**Exercise details:** Transcribe the data exactly. Pictures stay out.
Content starts
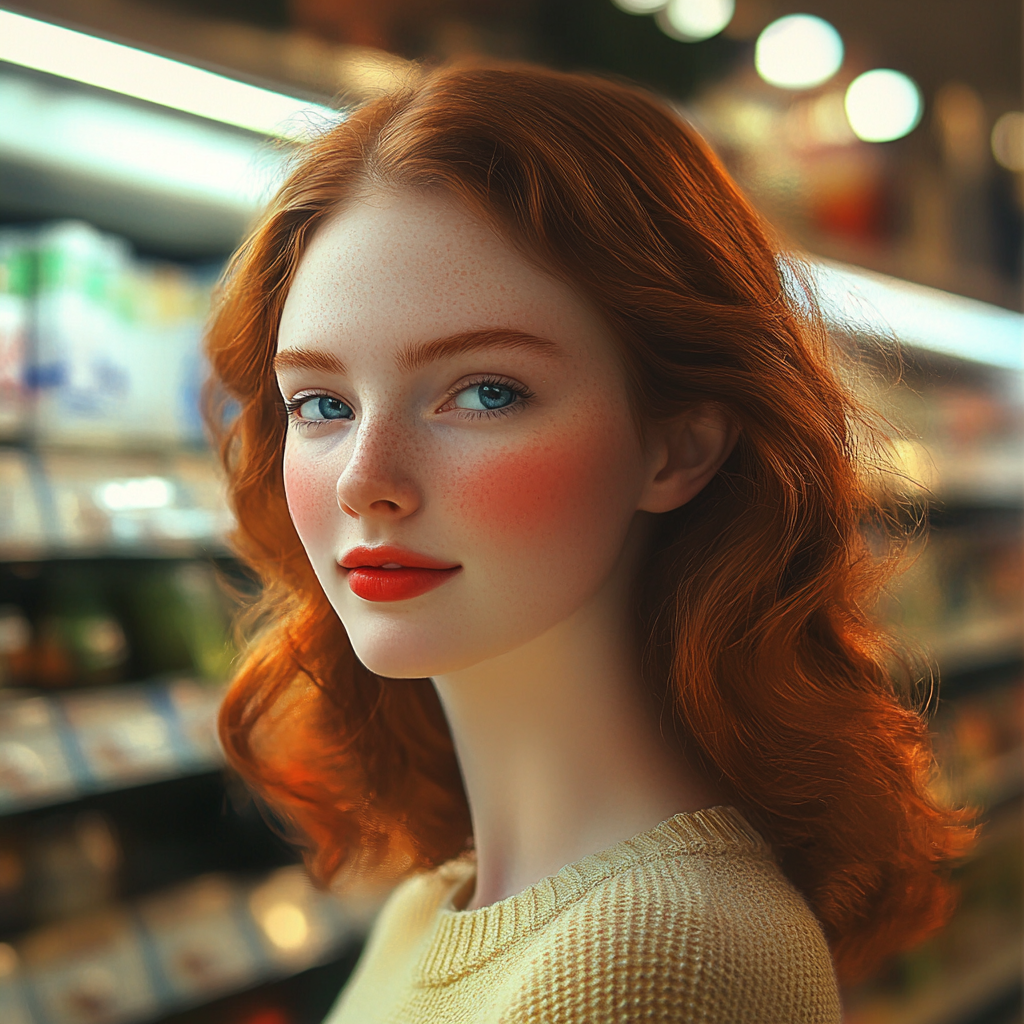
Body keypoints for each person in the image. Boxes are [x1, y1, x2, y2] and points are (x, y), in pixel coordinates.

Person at [204, 61, 979, 1023]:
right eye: (321, 404)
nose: (366, 478)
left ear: (678, 445)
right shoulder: (435, 901)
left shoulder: (661, 956)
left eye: (486, 392)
Content ends
**Reply:**
Body keypoints for each person in the image. Boxes are [x1, y1, x2, y2] and points are (x, y), in pixel coordinates.

Person at [204, 61, 979, 1023]:
right eye: (321, 404)
nose: (366, 478)
left ear: (678, 445)
right shoulder: (435, 901)
left shoulder: (661, 956)
left eye: (486, 392)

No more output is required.